How to scrape multiple FAQ's from one page without wrapper element present?

Hi all,

Did many scrapes before, but this one I can't figure out. I would love to have FAQ's data extracted, using this structure: category/faq_title/faq_answer, but the problem is that all required data is loaded on one single page, and I can't define any logical wrapper element. So of course I get messed up data...
Therefore this Sitemap is not gonna work as is. Or maybe I'm just missing something of course :wink:

Who knows what to do??


{"_id":"enexis","startUrl":[""],"selectors":[{"id":"categorie","type":"SelectorElementClick","parentSelectors":["_root"],"selector":"a.wp-contact-channel","multiple":true,"delay":0,"clickElementSelector":".collapsed h3","clickType":"clickOnce","discardInitialElements":"do-not-discard","clickElementUniquenessType":"uniqueText"},{"id":"title","type":"SelectorText","parentSelectors":["categorie"],"selector":"div.panel-heading","multiple":true,"regex":"","delay":0},{"id":"answer","type":"SelectorText","parentSelectors":["categorie"],"selector":"div.panel-body","multiple":true,"regex":"","delay":0}]}

My situation is the same. I want to extract elements positioned relative to a "sibling" element since there is no parent element present.
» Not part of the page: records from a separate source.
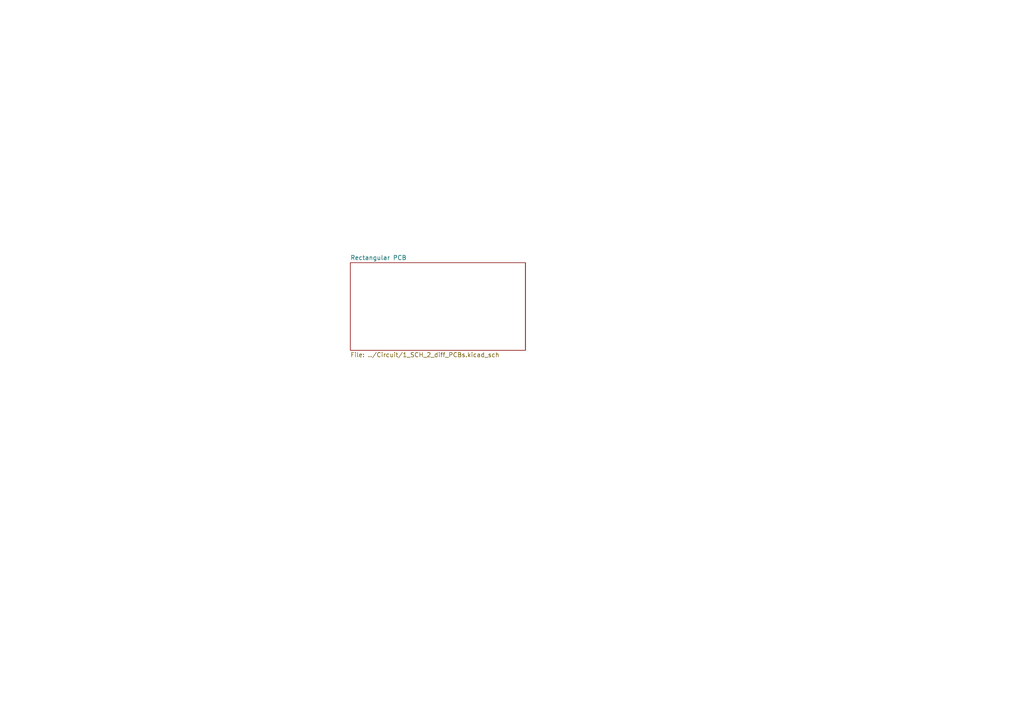
<source format=kicad_sch>
(kicad_sch (version 20211123) (generator eeschema)

  (uuid 9604d051-33ee-4330-9ef5-49be74c908a5)

  (paper "A4")

  (title_block
    (title "Rectangular PCB (PCB_2)")
  )

  


  (sheet (at 101.6 76.2) (size 50.8 25.4) (fields_autoplaced)
    (stroke (width 0.1524) (type solid) (color 0 0 0 0))
    (fill (color 0 0 0 0.0000))
    (uuid 7492e407-3dca-4dd2-a436-008a743b6181)
    (property "Sheet name" "Rectangular PCB" (id 0) (at 101.6 75.4884 0)
      (effects (font (size 1.27 1.27)) (justify left bottom))
    )
    (property "Sheet file" "../Circuit/1_SCH_2_diff_PCBs.kicad_sch" (id 1) (at 101.6 102.1846 0)
      (effects (font (size 1.27 1.27)) (justify left top))
    )
  )

  (sheet_instances
    (path "/" (page "1"))
    (path "/7492e407-3dca-4dd2-a436-008a743b6181" (page "2"))
  )

  (symbol_instances
    (path "/7492e407-3dca-4dd2-a436-008a743b6181/d729b803-55e4-4d07-9398-bb2943f6ed7b"
      (reference "#PWR01") (unit 1) (value "GND") (footprint "")
    )
    (path "/7492e407-3dca-4dd2-a436-008a743b6181/38b32190-5359-4ce2-9950-8af56ad6c6ea"
      (reference "#PWR02") (unit 1) (value "GND") (footprint "")
    )
    (path "/7492e407-3dca-4dd2-a436-008a743b6181/8cfa7254-10d0-4510-984f-28b81c11a5ed"
      (reference "#PWR03") (unit 1) (value "GND") (footprint "")
    )
    (path "/7492e407-3dca-4dd2-a436-008a743b6181/66445919-08d5-40d2-8693-b124d7b00e4d"
      (reference "#PWR04") (unit 1) (value "GND") (footprint "")
    )
    (path "/7492e407-3dca-4dd2-a436-008a743b6181/e5e3dd91-4c50-4c56-a840-8fe41b627763"
      (reference "C1") (unit 1) (value "100nF") (footprint "Capacitor_THT:C_Disc_D3.0mm_W1.6mm_P2.50mm")
    )
    (path "/7492e407-3dca-4dd2-a436-008a743b6181/121f51f7-01c0-4925-9aad-c45a8d3be012"
      (reference "C2") (unit 1) (value "100nF") (footprint "Capacitor_THT:C_Disc_D3.0mm_W1.6mm_P2.50mm")
    )
    (path "/7492e407-3dca-4dd2-a436-008a743b6181/c00eaf45-c1bf-4fcf-9758-e056d0bcad77"
      (reference "J1") (unit 1) (value "In") (footprint "Connector_Molex:Molex_KK-254_AE-6410-02A_1x02_P2.54mm_Vertical")
    )
    (path "/7492e407-3dca-4dd2-a436-008a743b6181/1a0b04d9-cdf4-4256-b39a-932f9cef60f9"
      (reference "J2") (unit 1) (value "Out") (footprint "Connector_Molex:Molex_KK-254_AE-6410-02A_1x02_P2.54mm_Vertical")
    )
    (path "/7492e407-3dca-4dd2-a436-008a743b6181/5ff51348-3b0c-4051-ac3f-8bbe52a23b46"
      (reference "R1") (unit 1) (value "1k") (footprint "Resistor_THT:R_Axial_DIN0207_L6.3mm_D2.5mm_P7.62mm_Horizontal")
    )
  )
)

</source>
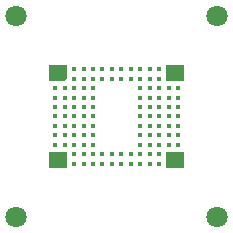
<source format=gbr>
%TF.GenerationSoftware,KiCad,Pcbnew,9.0.2*%
%TF.CreationDate,2025-10-20T10:27:04+08:00*%
%TF.ProjectId,IMX415,494d5834-3135-42e6-9b69-6361645f7063,rev?*%
%TF.SameCoordinates,Original*%
%TF.FileFunction,Soldermask,Top*%
%TF.FilePolarity,Negative*%
%FSLAX46Y46*%
G04 Gerber Fmt 4.6, Leading zero omitted, Abs format (unit mm)*
G04 Created by KiCad (PCBNEW 9.0.2) date 2025-10-20 10:27:04*
%MOMM*%
%LPD*%
G01*
G04 APERTURE LIST*
G04 Aperture macros list*
%AMOutline5P*
0 Free polygon, 5 corners , with rotation*
0 The origin of the aperture is its center*
0 number of corners: always 5*
0 $1 to $10 corner X, Y*
0 $11 Rotation angle, in degrees counterclockwise*
0 create outline with 5 corners*
4,1,5,$1,$2,$3,$4,$5,$6,$7,$8,$9,$10,$1,$2,$11*%
%AMOutline6P*
0 Free polygon, 6 corners , with rotation*
0 The origin of the aperture is its center*
0 number of corners: always 6*
0 $1 to $12 corner X, Y*
0 $13 Rotation angle, in degrees counterclockwise*
0 create outline with 6 corners*
4,1,6,$1,$2,$3,$4,$5,$6,$7,$8,$9,$10,$11,$12,$1,$2,$13*%
%AMOutline7P*
0 Free polygon, 7 corners , with rotation*
0 The origin of the aperture is its center*
0 number of corners: always 7*
0 $1 to $14 corner X, Y*
0 $15 Rotation angle, in degrees counterclockwise*
0 create outline with 7 corners*
4,1,7,$1,$2,$3,$4,$5,$6,$7,$8,$9,$10,$11,$12,$13,$14,$1,$2,$15*%
%AMOutline8P*
0 Free polygon, 8 corners , with rotation*
0 The origin of the aperture is its center*
0 number of corners: always 8*
0 $1 to $16 corner X, Y*
0 $17 Rotation angle, in degrees counterclockwise*
0 create outline with 8 corners*
4,1,8,$1,$2,$3,$4,$5,$6,$7,$8,$9,$10,$11,$12,$13,$14,$15,$16,$1,$2,$17*%
G04 Aperture macros list end*
%ADD10Outline5P,-0.775000X0.420000X-0.495000X0.700000X0.775000X0.700000X0.775000X-0.700000X-0.775000X-0.700000X180.000000*%
%ADD11C,0.400000*%
%ADD12R,1.550000X1.400000*%
%ADD13C,1.800000*%
G04 APERTURE END LIST*
D10*
%TO.C,U1*%
X158328700Y-106800271D03*
D11*
X158053700Y-107250271D03*
X158053700Y-108050271D03*
X158053700Y-108850271D03*
X158053700Y-109650271D03*
X158053700Y-110450271D03*
X158053700Y-111250271D03*
X158053700Y-112050271D03*
X158053700Y-112850271D03*
D12*
X158328700Y-114100271D03*
D11*
X158053700Y-114450271D03*
X158853700Y-106450271D03*
X158753700Y-107150271D03*
X158853700Y-108050271D03*
X158853700Y-108850271D03*
X158853700Y-109650271D03*
X158853700Y-110450271D03*
X158853700Y-111250271D03*
X158853700Y-112050271D03*
X158853700Y-112850271D03*
X158853700Y-113650271D03*
X158853700Y-114450271D03*
X159653700Y-106450270D03*
X159653700Y-107250271D03*
X159653700Y-108050271D03*
X159653700Y-108850271D03*
X159653700Y-109650271D03*
X159653701Y-110450271D03*
X159653700Y-111250271D03*
X159653700Y-112050271D03*
X159653700Y-112850271D03*
X159653700Y-113650271D03*
X159653700Y-114450272D03*
X160453700Y-106450271D03*
X160453700Y-107250271D03*
X160453700Y-108050271D03*
X160453700Y-108850271D03*
X160453700Y-109650272D03*
X160453700Y-110450271D03*
X160453700Y-111250270D03*
X160453700Y-112050271D03*
X160453700Y-112850271D03*
X160453700Y-113650271D03*
X160453700Y-114450271D03*
X161253700Y-106450270D03*
X161253700Y-107250271D03*
X161253700Y-108050271D03*
X161253700Y-108850271D03*
X161253700Y-109650271D03*
X161253699Y-110450271D03*
X161253700Y-111250271D03*
X161253700Y-112050271D03*
X161253700Y-112850271D03*
X161253700Y-113650271D03*
X161253700Y-114450272D03*
X162053700Y-106450271D03*
X162053700Y-107250271D03*
X162053700Y-113650271D03*
X162053700Y-114450271D03*
X162853700Y-106450271D03*
X162853700Y-107250271D03*
X162853700Y-113650271D03*
X162853700Y-114450271D03*
X163653700Y-106450271D03*
X163653700Y-107250271D03*
X163653700Y-113650271D03*
X163653700Y-114450271D03*
X164453700Y-106450271D03*
X164453700Y-107250271D03*
X164453700Y-113650271D03*
X164453700Y-114450271D03*
X165253700Y-106450270D03*
X165253700Y-107250271D03*
X165253700Y-108050271D03*
X165253700Y-108850271D03*
X165253700Y-109650271D03*
X165253701Y-110450271D03*
X165253700Y-111250271D03*
X165253700Y-112050271D03*
X165253700Y-112850271D03*
X165253700Y-113650271D03*
X165253700Y-114450272D03*
X166053700Y-106450271D03*
X166053700Y-107250271D03*
X166053700Y-108050271D03*
X166053700Y-108850271D03*
X166053700Y-109650272D03*
X166053700Y-110450271D03*
X166053700Y-111250270D03*
X166053700Y-112050271D03*
X166053700Y-112850271D03*
X166053700Y-113650271D03*
X166053700Y-114450271D03*
X166853700Y-106450270D03*
X166853700Y-107250271D03*
X166853700Y-108050271D03*
X166853700Y-108850271D03*
X166853700Y-109650271D03*
X166853699Y-110450271D03*
X166853700Y-111250271D03*
X166853700Y-112050271D03*
X166853700Y-112850271D03*
X166853700Y-113650271D03*
X166853700Y-114450272D03*
X167653700Y-106450271D03*
X167653700Y-107250271D03*
X167653700Y-108050271D03*
X167653700Y-108850271D03*
X167653700Y-109650271D03*
X167653700Y-110450271D03*
X167653700Y-111250271D03*
X167653700Y-112050271D03*
X167653700Y-112850271D03*
X167653700Y-113650271D03*
X167653700Y-114450271D03*
D12*
X168178700Y-106800271D03*
D11*
X168453700Y-107250271D03*
X168453700Y-108050271D03*
X168453700Y-108850271D03*
X168453700Y-109650271D03*
X168453700Y-110450271D03*
X168453700Y-111250271D03*
X168453700Y-112050271D03*
X168453700Y-112850271D03*
D12*
X168178700Y-114100271D03*
D11*
X168453700Y-114450271D03*
%TD*%
D13*
%TO.C,J1*%
X154753700Y-101950271D03*
X154753700Y-118950271D03*
X171753700Y-101950271D03*
X171753700Y-118950271D03*
%TD*%
M02*

</source>
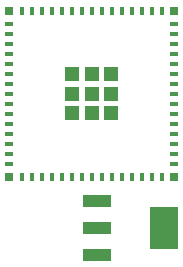
<source format=gbr>
%TF.GenerationSoftware,KiCad,Pcbnew,8.0.4*%
%TF.CreationDate,2024-12-20T20:39:33-05:00*%
%TF.ProjectId,SurroundSensePCB,53757272-6f75-46e6-9453-656e73655043,rev?*%
%TF.SameCoordinates,Original*%
%TF.FileFunction,Paste,Top*%
%TF.FilePolarity,Positive*%
%FSLAX46Y46*%
G04 Gerber Fmt 4.6, Leading zero omitted, Abs format (unit mm)*
G04 Created by KiCad (PCBNEW 8.0.4) date 2024-12-20 20:39:33*
%MOMM*%
%LPD*%
G01*
G04 APERTURE LIST*
%ADD10R,2.470000X0.980000*%
%ADD11R,2.470000X3.600000*%
%ADD12R,0.800000X0.400000*%
%ADD13R,0.400000X0.800000*%
%ADD14R,0.800000X0.800000*%
%ADD15R,1.200000X1.200000*%
G04 APERTURE END LIST*
D10*
%TO.C,U3*%
X136611000Y-95236000D03*
X136611000Y-97536000D03*
X136611000Y-99836000D03*
D11*
X142281000Y-97536000D03*
%TD*%
D12*
%TO.C,U1*%
X129163500Y-80257000D03*
X129163500Y-81107000D03*
X129163500Y-81957000D03*
X129163500Y-82807000D03*
X129163500Y-83657000D03*
X129163500Y-84507000D03*
X129163500Y-85357000D03*
X129163500Y-86207000D03*
X129163500Y-87057000D03*
X129163500Y-87907000D03*
X129163500Y-88757000D03*
X129163500Y-89607000D03*
X129163500Y-90457000D03*
X129163500Y-91307000D03*
X129163500Y-92157000D03*
D13*
X130188500Y-93232000D03*
X131038500Y-93232000D03*
X131888500Y-93232000D03*
X132738500Y-93232000D03*
X133588500Y-93232000D03*
X134438500Y-93232000D03*
X135288500Y-93232000D03*
X136138500Y-93232000D03*
X136988500Y-93232000D03*
X137838500Y-93232000D03*
X138688500Y-93232000D03*
X139538500Y-93232000D03*
X140388500Y-93232000D03*
X141238500Y-93232000D03*
X142088500Y-93232000D03*
D12*
X143113500Y-92157000D03*
X143113500Y-91307000D03*
X143113500Y-90457000D03*
X143113500Y-89607000D03*
X143113500Y-88757000D03*
X143113500Y-87907000D03*
X143113500Y-87057000D03*
X143113500Y-86207000D03*
X143113500Y-85357000D03*
X143113500Y-84507000D03*
X143113500Y-83657000D03*
X143113500Y-82807000D03*
X143113500Y-81957000D03*
X143113500Y-81107000D03*
X143113500Y-80257000D03*
D13*
X142088500Y-79182000D03*
X141238500Y-79182000D03*
X140388500Y-79182000D03*
X139538500Y-79182000D03*
X138688500Y-79182000D03*
X137838500Y-79182000D03*
X136988500Y-79182000D03*
X136138500Y-79182000D03*
X135288500Y-79182000D03*
X134438500Y-79182000D03*
X133588500Y-79182000D03*
X132738500Y-79182000D03*
X131888500Y-79182000D03*
X131038500Y-79182000D03*
X130188500Y-79182000D03*
D14*
X129138500Y-79207000D03*
X129138500Y-93207000D03*
D15*
X134488500Y-84557000D03*
X134488500Y-86207000D03*
X134488500Y-87857000D03*
X136138500Y-84557000D03*
X136138500Y-86207000D03*
X136138500Y-87857000D03*
X137788500Y-84557000D03*
X137788500Y-86207000D03*
X137788500Y-87857000D03*
D14*
X143138500Y-79207000D03*
X143138500Y-93207000D03*
%TD*%
M02*

</source>
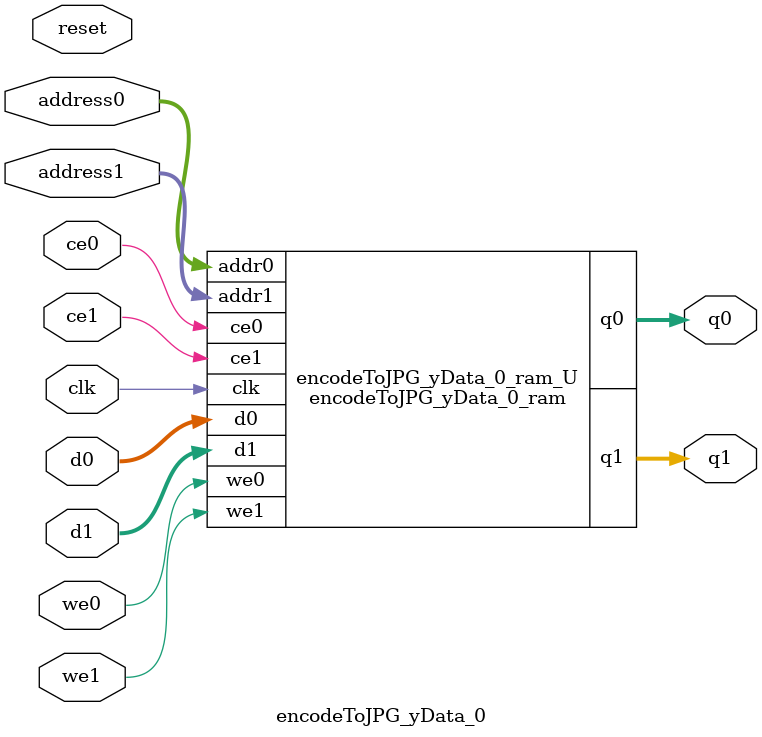
<source format=v>
`timescale 1 ns / 1 ps
module encodeToJPG_yData_0_ram (addr0, ce0, d0, we0, q0, addr1, ce1, d1, we1, q1,  clk);

parameter DWIDTH = 8;
parameter AWIDTH = 3;
parameter MEM_SIZE = 8;

input[AWIDTH-1:0] addr0;
input ce0;
input[DWIDTH-1:0] d0;
input we0;
output reg[DWIDTH-1:0] q0;
input[AWIDTH-1:0] addr1;
input ce1;
input[DWIDTH-1:0] d1;
input we1;
output reg[DWIDTH-1:0] q1;
input clk;

(* ram_style = "block" *)reg [DWIDTH-1:0] ram[0:MEM_SIZE-1];




always @(posedge clk)  
begin 
    if (ce0) 
    begin
        if (we0) 
        begin 
            ram[addr0] <= d0; 
        end 
        q0 <= ram[addr0];
    end
end


always @(posedge clk)  
begin 
    if (ce1) 
    begin
        if (we1) 
        begin 
            ram[addr1] <= d1; 
        end 
        q1 <= ram[addr1];
    end
end


endmodule

`timescale 1 ns / 1 ps
module encodeToJPG_yData_0(
    reset,
    clk,
    address0,
    ce0,
    we0,
    d0,
    q0,
    address1,
    ce1,
    we1,
    d1,
    q1);

parameter DataWidth = 32'd8;
parameter AddressRange = 32'd8;
parameter AddressWidth = 32'd3;
input reset;
input clk;
input[AddressWidth - 1:0] address0;
input ce0;
input we0;
input[DataWidth - 1:0] d0;
output[DataWidth - 1:0] q0;
input[AddressWidth - 1:0] address1;
input ce1;
input we1;
input[DataWidth - 1:0] d1;
output[DataWidth - 1:0] q1;



encodeToJPG_yData_0_ram encodeToJPG_yData_0_ram_U(
    .clk( clk ),
    .addr0( address0 ),
    .ce0( ce0 ),
    .we0( we0 ),
    .d0( d0 ),
    .q0( q0 ),
    .addr1( address1 ),
    .ce1( ce1 ),
    .we1( we1 ),
    .d1( d1 ),
    .q1( q1 ));

endmodule


</source>
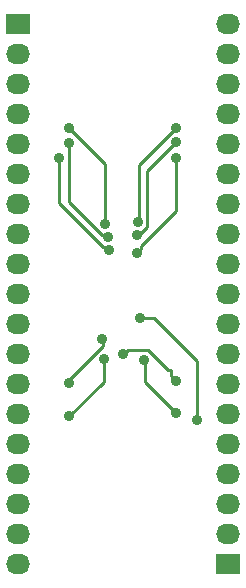
<source format=gbl>
G04 #@! TF.FileFunction,Copper,L2,Bot,Signal*
%FSLAX46Y46*%
G04 Gerber Fmt 4.6, Leading zero omitted, Abs format (unit mm)*
G04 Created by KiCad (PCBNEW (2015-02-18 BZR 5431)-product) date Sat Mar 14 17:37:27 2015*
%MOMM*%
G01*
G04 APERTURE LIST*
%ADD10C,0.100000*%
%ADD11R,2.032000X1.727200*%
%ADD12O,2.032000X1.727200*%
%ADD13C,0.889000*%
%ADD14C,0.254000*%
G04 APERTURE END LIST*
D10*
D11*
X118364000Y-142049500D03*
D12*
X118364000Y-139509500D03*
X118364000Y-136969500D03*
X118364000Y-134429500D03*
X118364000Y-131889500D03*
X118364000Y-129349500D03*
X118364000Y-126809500D03*
X118364000Y-124269500D03*
X118364000Y-121729500D03*
X118364000Y-119189500D03*
X118364000Y-116649500D03*
X118364000Y-114109500D03*
X118364000Y-111569500D03*
X118364000Y-109029500D03*
X118364000Y-106489500D03*
X118364000Y-103949500D03*
X118364000Y-101409500D03*
X118364000Y-98869500D03*
X118364000Y-96329500D03*
D11*
X100584000Y-96329500D03*
D12*
X100584000Y-98869500D03*
X100584000Y-101409500D03*
X100584000Y-103949500D03*
X100584000Y-106489500D03*
X100584000Y-109029500D03*
X100584000Y-111569500D03*
X100584000Y-114109500D03*
X100584000Y-116649500D03*
X100584000Y-119189500D03*
X100584000Y-121729500D03*
X100584000Y-124269500D03*
X100584000Y-126809500D03*
X100584000Y-129349500D03*
X100584000Y-131889500D03*
X100584000Y-134429500D03*
X100584000Y-136969500D03*
X100584000Y-139509500D03*
X100584000Y-142049500D03*
D13*
X104944490Y-105181400D03*
X107975400Y-113258600D03*
X104927400Y-106426000D03*
X108174037Y-114384210D03*
X104101890Y-107670600D03*
X108285331Y-115521781D03*
X104889320Y-126746000D03*
X107696000Y-123012200D03*
X104944490Y-129565400D03*
X107873800Y-124739400D03*
X113995510Y-129260600D03*
X111226600Y-124764800D03*
X113995510Y-126593600D03*
X109499400Y-124256800D03*
X115773200Y-129895600D03*
X110921800Y-121208800D03*
X113995510Y-107721400D03*
X110698073Y-115707601D03*
X114007732Y-106336625D03*
X110688532Y-114248806D03*
X113995510Y-105181400D03*
X110718600Y-113106200D03*
D14*
X104944490Y-105181400D02*
X107950000Y-108186910D01*
X107950000Y-108186910D02*
X107950000Y-113080800D01*
X107950000Y-113233200D02*
X107975400Y-113258600D01*
X107950000Y-113080800D02*
X107950000Y-113233200D01*
X104927400Y-111432342D02*
X107744258Y-114249200D01*
X104927400Y-106426000D02*
X104927400Y-111432342D01*
X107744258Y-114249200D02*
X108458000Y-114249200D01*
X108309047Y-114249200D02*
X108174037Y-114384210D01*
X108458000Y-114249200D02*
X108309047Y-114249200D01*
X104101890Y-111533805D02*
X107777796Y-115209711D01*
X104101890Y-107670600D02*
X104101890Y-111533805D01*
X107777796Y-115209711D02*
X108254800Y-115209711D01*
X108254800Y-115491250D02*
X108285331Y-115521781D01*
X108254800Y-115209711D02*
X108254800Y-115491250D01*
X104889320Y-126502138D02*
X107772200Y-123619258D01*
X104889320Y-126746000D02*
X104889320Y-126502138D01*
X107772200Y-123619258D02*
X107772200Y-123139200D01*
X107772200Y-123088400D02*
X107696000Y-123012200D01*
X107772200Y-123139200D02*
X107772200Y-123088400D01*
X104944490Y-129565400D02*
X107873800Y-126636090D01*
X107873800Y-126636090D02*
X107873800Y-124917200D01*
X107873800Y-124917200D02*
X107873800Y-124739400D01*
X113995510Y-129260600D02*
X111353600Y-126618690D01*
X111353600Y-126618690D02*
X111353600Y-124739400D01*
X111252000Y-124739400D02*
X111226600Y-124764800D01*
X111353600Y-124739400D02*
X111252000Y-124739400D01*
X113551011Y-126149101D02*
X113551011Y-125616011D01*
X113995510Y-126593600D02*
X113551011Y-126149101D01*
X111622841Y-123939299D02*
X109918501Y-123939299D01*
X113299553Y-125616011D02*
X111622841Y-123939299D01*
X113551011Y-125616011D02*
X113299553Y-125616011D01*
X109918501Y-123939299D02*
X109651800Y-124206000D01*
X109550200Y-124206000D02*
X109499400Y-124256800D01*
X109651800Y-124206000D02*
X109550200Y-124206000D01*
X115773200Y-129895600D02*
X115773200Y-124841000D01*
X115773200Y-124841000D02*
X112141000Y-121208800D01*
X112141000Y-121208800D02*
X111125000Y-121208800D01*
X111125000Y-121208800D02*
X110921800Y-121208800D01*
X113995510Y-112163570D02*
X110995480Y-115163600D01*
X113995510Y-107721400D02*
X113995510Y-112163570D01*
X110995480Y-115410194D02*
X110698073Y-115707601D01*
X110995480Y-115163600D02*
X110995480Y-115410194D01*
X110975142Y-114071400D02*
X110693200Y-114071400D01*
X111544101Y-113502441D02*
X110975142Y-114071400D01*
X111544101Y-108800256D02*
X111544101Y-113502441D01*
X114007732Y-106336625D02*
X111544101Y-108800256D01*
X110693200Y-114244138D02*
X110688532Y-114248806D01*
X110693200Y-114071400D02*
X110693200Y-114244138D01*
X113995510Y-105181400D02*
X110871000Y-108305910D01*
X110871000Y-108305910D02*
X110871000Y-113030000D01*
X110794800Y-113030000D02*
X110718600Y-113106200D01*
X110871000Y-113030000D02*
X110794800Y-113030000D01*
M02*

</source>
Were you able to figure this out? If so, what was the solution?

No sorry, never had any reply or solution.

I haven't specifically looked at your code but I believe I have found the solution to both our situations: CSS selectors

This short video goes through the use of the CSS selector "contains", for example.

Since a parent element is not present, you could use an elements sibling to select the multiple correspondences:
E + F selects an F element immediately preceded by an E element

This wikipedia article explains all css selectors available.

Hope this helps

O wow! That looks promising! Thanks very much!